Required action →
Output all entries below exactly as they are given.

Items from a dataset
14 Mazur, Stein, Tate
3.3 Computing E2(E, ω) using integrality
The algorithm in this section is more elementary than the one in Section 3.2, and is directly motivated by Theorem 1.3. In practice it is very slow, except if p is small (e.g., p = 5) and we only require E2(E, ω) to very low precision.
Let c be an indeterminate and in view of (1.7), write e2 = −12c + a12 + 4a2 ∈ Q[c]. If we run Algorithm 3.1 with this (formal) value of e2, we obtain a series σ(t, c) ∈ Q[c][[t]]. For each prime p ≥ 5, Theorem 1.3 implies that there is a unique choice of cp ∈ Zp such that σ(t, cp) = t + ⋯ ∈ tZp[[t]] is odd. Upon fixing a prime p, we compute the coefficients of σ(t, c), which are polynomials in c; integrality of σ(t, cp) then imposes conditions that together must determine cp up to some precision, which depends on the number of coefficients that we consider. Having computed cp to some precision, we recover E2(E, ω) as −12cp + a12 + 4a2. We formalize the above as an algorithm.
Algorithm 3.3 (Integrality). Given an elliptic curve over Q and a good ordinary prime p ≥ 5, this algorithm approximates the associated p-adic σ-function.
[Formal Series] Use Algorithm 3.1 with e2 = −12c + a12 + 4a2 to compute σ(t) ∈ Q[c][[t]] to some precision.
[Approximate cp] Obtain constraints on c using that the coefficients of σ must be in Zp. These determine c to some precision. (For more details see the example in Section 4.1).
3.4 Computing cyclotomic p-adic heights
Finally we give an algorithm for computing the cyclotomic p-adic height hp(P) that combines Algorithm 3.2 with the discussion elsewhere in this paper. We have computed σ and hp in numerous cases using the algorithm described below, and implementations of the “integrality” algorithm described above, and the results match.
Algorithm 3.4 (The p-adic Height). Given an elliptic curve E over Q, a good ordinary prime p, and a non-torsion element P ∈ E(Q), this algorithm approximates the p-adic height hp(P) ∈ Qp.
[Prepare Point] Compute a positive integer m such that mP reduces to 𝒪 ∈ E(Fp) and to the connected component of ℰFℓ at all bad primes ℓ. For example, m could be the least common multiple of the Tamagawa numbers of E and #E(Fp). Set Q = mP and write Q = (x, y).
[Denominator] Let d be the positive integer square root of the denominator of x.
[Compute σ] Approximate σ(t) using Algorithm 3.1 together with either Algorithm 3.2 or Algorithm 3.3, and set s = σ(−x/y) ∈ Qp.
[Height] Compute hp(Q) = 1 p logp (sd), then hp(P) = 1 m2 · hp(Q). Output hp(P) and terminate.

Final answer →
14 Mazur, Stein, Tate
3.3 Computing E2(E, ω) using integrality
The algorithm in this section is more elementary than the one in Section 3.2, and is directly motivated by Theorem 1.3. In practice it is very slow, except if p is small (e.g., p = 5) and we only require E2(E, ω) to very low precision.
Let c be an indeterminate and in view of (1.7), write e2 = −12c + a12 + 4a2 ∈ Q[c]. If we run Algorithm 3.1 with this (formal) value of e2, we obtain a series σ(t, c) ∈ Q[c][[t]]. For each prime p ≥ 5, Theorem 1.3 implies that there is a unique choice of cp ∈ Zp such that σ(t, cp) = t + ⋯ ∈ tZp[[t]] is odd. Upon fixing a prime p, we compute the coefficients of σ(t, c), which are polynomials in c; integrality of σ(t, cp) then imposes conditions that together must determine cp up to some precision, which depends on the number of coefficients that we consider. Having computed cp to some precision, we recover E2(E, ω) as −12cp + a12 + 4a2. We formalize the above as an algorithm.
Algorithm 3.3 (Integrality). Given an elliptic curve over Q and a good ordinary prime p ≥ 5, this algorithm approximates the associated p-adic σ-function.
[Formal Series] Use Algorithm 3.1 with e2 = −12c + a12 + 4a2 to compute σ(t) ∈ Q[c][[t]] to some precision.
[Approximate cp] Obtain constraints on c using that the coefficients of σ must be in Zp. These determine c to some precision. (For more details see the example in Section 4.1).
3.4 Computing cyclotomic p-adic heights
Finally we give an algorithm for computing the cyclotomic p-adic height hp(P) that combines Algorithm 3.2 with the discussion elsewhere in this paper. We have computed σ and hp in numerous cases using the algorithm described below, and implementations of the “integrality” algorithm described above, and the results match.
Algorithm 3.4 (The p-adic Height). Given an elliptic curve E over Q, a good ordinary prime p, and a non-torsion element P ∈ E(Q), this algorithm approximates the p-adic height hp(P) ∈ Qp.
[Prepare Point] Compute a positive integer m such that mP reduces to 𝒪 ∈ E(Fp) and to the connected component of ℰFℓ at all bad primes ℓ. For example, m could be the least common multiple of the Tamagawa numbers of E and #E(Fp). Set Q = mP and write Q = (x, y).
[Denominator] Let d be the positive integer square root of the denominator of x.
[Compute σ] Approximate σ(t) using Algorithm 3.1 together with either Algorithm 3.2 or Algorithm 3.3, and set s = σ(−x/y) ∈ Qp.
[Height] Compute hp(Q) = 1 p logp (sd), then hp(P) = 1 m2 · hp(Q). Output hp(P) and terminate.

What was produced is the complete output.